• **Instruction**
Copy the entries below word for word, leaving out the pictures.

(Dataset entries)
· · · · ·
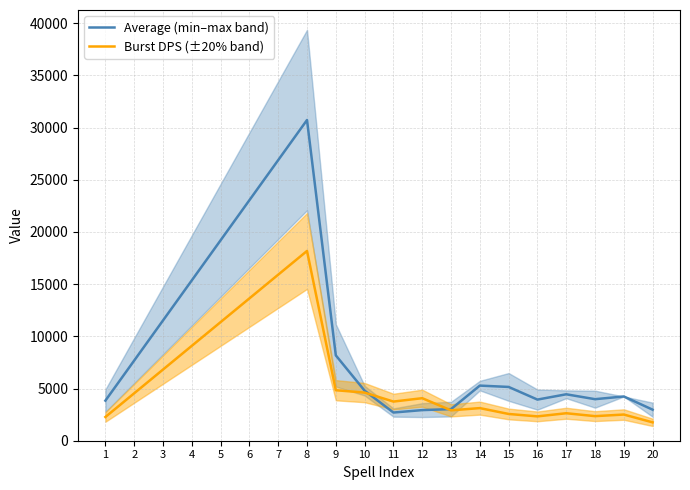

What is the value of the Average (min–max band) point at the 6th from the left?

23040.0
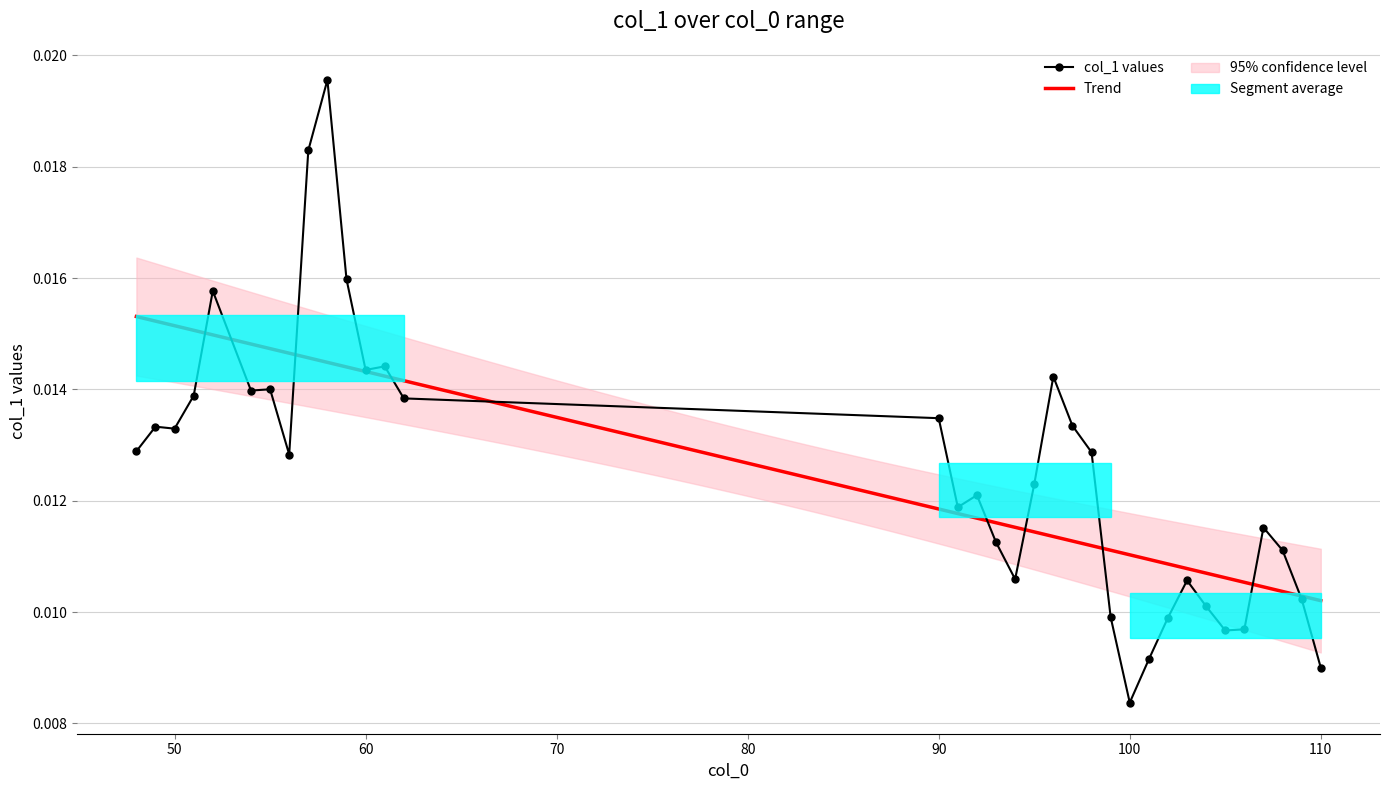

How many interior local peaks (higher than both neighbors) does the data have?

9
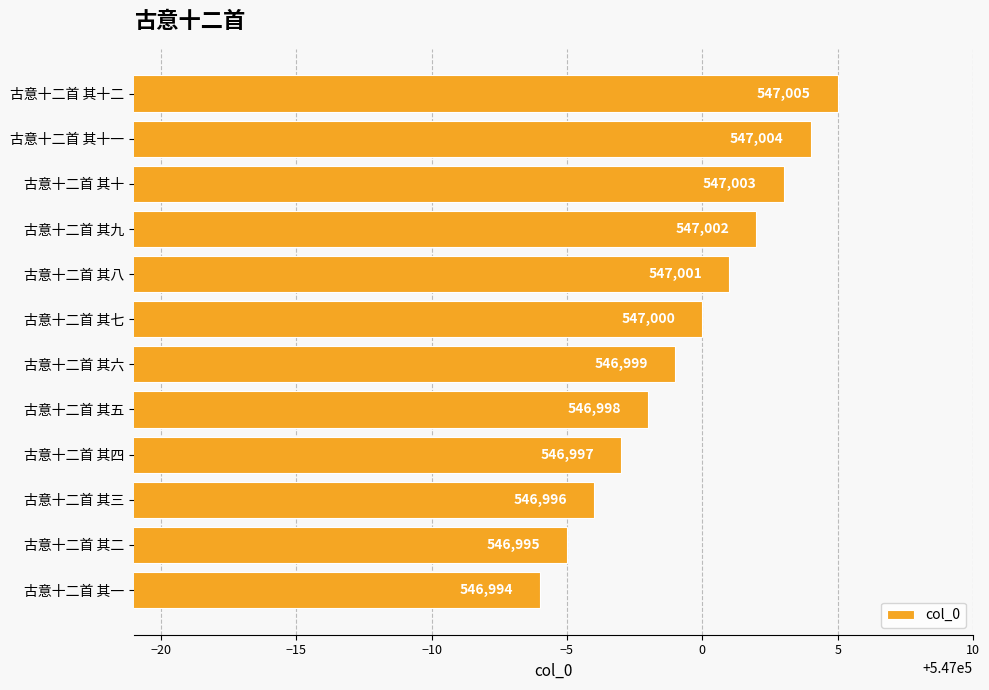

What is the approximate value at 古意十二首 其九, to the nearest 5?

547000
· · · · ·
• **Finished exercise**
What is the value of the Average (min–max band) point at the 6th from the left?

23040.0

How many interior local peaks (higher than both neighbors) does the data have?

9

What is the approximate value at 古意十二首 其九, to the nearest 5?

547000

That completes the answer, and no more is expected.